Molecular Medicine Israel

Researchers Getting Smarter About Pairing Cancer Treatments

Multidrug combinations lead to better results for cancer patients, but efficiently identifying them is proving difficult

At the annual American Society of Clinical Oncology meeting last June, Bristol-Myers Squibb (BMS) researchers presented data on a cohort of patients not responding to the company’s approved checkpoint inhibitor nivolumab (Opdivo). Layering on a novel immunotherapy antibody was effective in half of patients tested, the team reported, with no major increase in side effects compared to nivolumab alone.1 Each of the therapies aims to unleash an immune cell–fueled tumor attack by targeting a molecule that normally suppresses T-cell activation—programmed death 1 (PD-1) in the case of nivolumab, and lymphocyte-activation gene 3 (LAG-3) in the case of the new, investigational antibody. The combination worked particularly well in patients whose T cells displayed LAG-3 on their surface. “We now have a population that we can sensitize to immunotherapy that was resistant to anti-PD-1 treatment,” says Nils Lonberg, who heads the immune oncology and targeted drug discovery efforts at BMS in Redwood City, CA.

BMS has several newer checkpoint inhibitors, targeting other immune pathways, that trigger T cells to home in on tumors, and company researchers are accumulating data on combining each with nivolumab. “We focus on both innate and acquired immunity pathways to treat more patients with tumors we know can respond to immunotherapy, and also to open up other cancer types to immunotherapy,” says Lonberg. “From basic-science principles, what we look for first in a combination are drugs with nonredundant mechanisms.”

Other companies, including those with their own FDA-approved checkpoint inhibitors, such as AstraZeneca, Merck, and Roche, are taking similar approaches. The US Food and Drug Administration (FDA) approved the first checkpoint inhibitor antibody—ipilimumab (Yervoy), which targets cytotoxic T-lymphocyte antigen 4 (CTLA-4)—for advanced melanoma in 2011. Five other checkpoint inhibitor antibodies followed—six in total—targeting the PD-1 pathway for numerous cancer types. In 2015, the first and thus far only FDA-approved combination of two immunotherapies hit the US market: nivolumab plus ipilimumab for metastatic melanoma patients.

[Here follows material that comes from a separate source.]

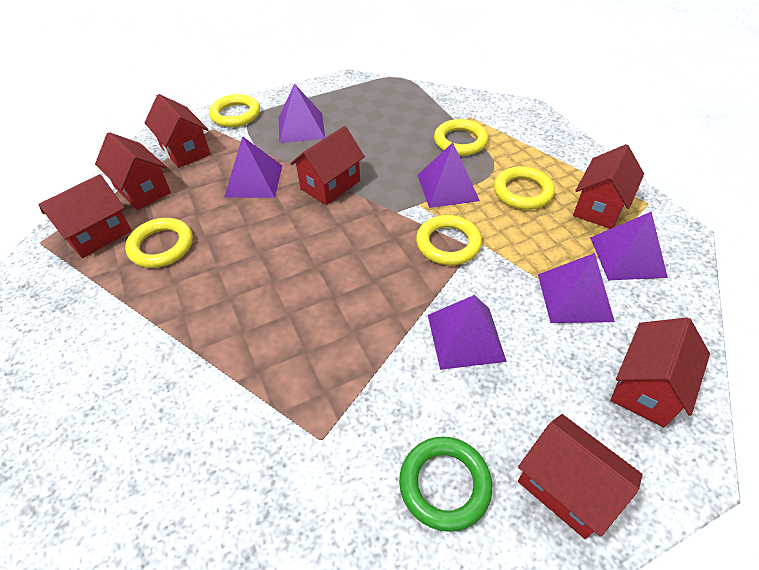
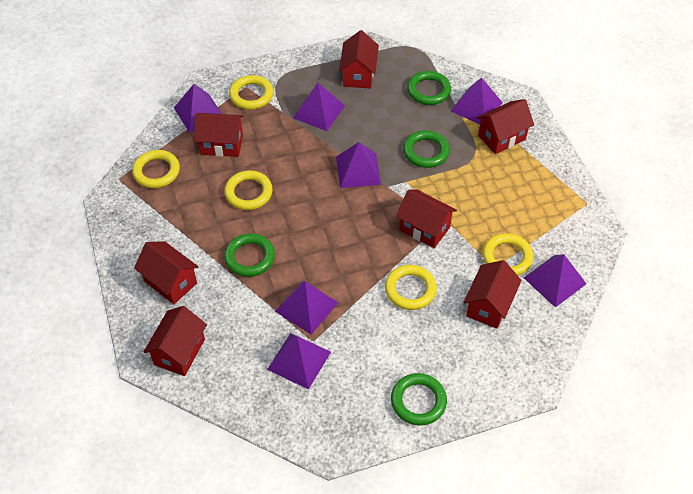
green ring: 1 -> 4
purple pyramid: 6 -> 7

Combining multiple treatments for patients with recalcitrant cancers is not a new concept. Among the first pairings of anticancer drugs were two or more different chemotherapies. As drug companies developed additional types of cancer drugs, combinations of different modalities—including chemotherapy, radiation, targeted small molecules, and eventually immunotherapies—followed. (See illustration below.) “There has long been a feeling that drug combinations will be needed to have the type of impact in cancer patient care that we would like to see,” says David Hyman, a medical oncologist who specializes in early drug development at the Memorial Sloan Kettering Cancer Center in New York City.
But only a handful of cancer drug combos have so far been approved by the FDA, in part because many of the tested combinations were conceived largely at random—an inefficient approach given the dizzying number of approved and investigational therapies that could be combined. In fact, of the hundreds or even thousands of novel combos currently in clinical trials, many, if not most, were designed based on little more than convenience, depending on what drugs a company owns, says Charles Swanton, a cancer geneticist at The Francis Crick Institute in London. “My view is that there are too many trials, especially immunotherapy ones, being conducted in a serendipitous manner,” he says. “It’s more about, ‘We’ve got these two cancer drugs, so let’s put them together and see what happens.’”

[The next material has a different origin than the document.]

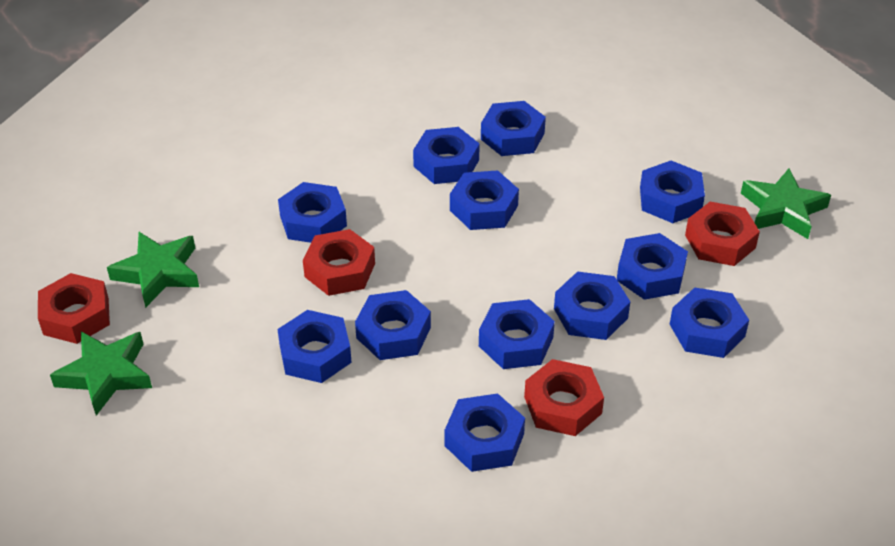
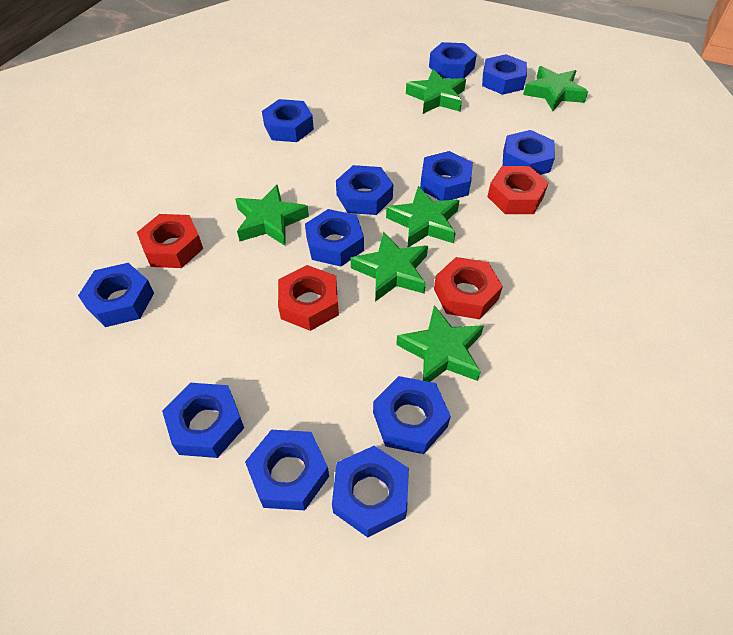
green star: 3 -> 6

Only recently have researchers adopted more-systematic approaches. One method that’s growing in popularity is the use of high-throughput screens that allow researchers to quickly evaluate interactions between different cancer therapies to predict which might form a successful combo. Alternatively or in addition, some researchers are relying on knowledge of the underlying biology to determine which therapies are likely to make the strongest pairings, as is the case for BMS’s checkpoint inhibitor combos. “We have to start from fundamental principles of tumor biology,” says Swanton. “Once we know this information, then we can start to come up with rational combo approaches.”

Ross Camidge, a thoracic oncologist at the University of Colorado Denver, agrees. “Our chances of successful combination therapies are only as good as the science going into the selection of the combinations.”

Casting a wide net
In vitro screening of large numbers of drug combinations is one of the approaches to sort through a vast ocean of drug-pairing possibilities. In silico screening methods typically rely on compiling data generated by in vitro experiments and animal studies, then using the data as a basis for computer algorithms to predict promising interactions. But these methods are labor intensive and in vitro drug combination screening is also expensive, which is why they have not been widely adopted. “There are not many academic labs with the capability to do [large-scale] combination screens, and not many pharmaceutical companies are doing it either, for that matter,” says Marc Ferrer, a researcher at the Chemical Genomics Center within the National Center for Advancing Translational Sciences.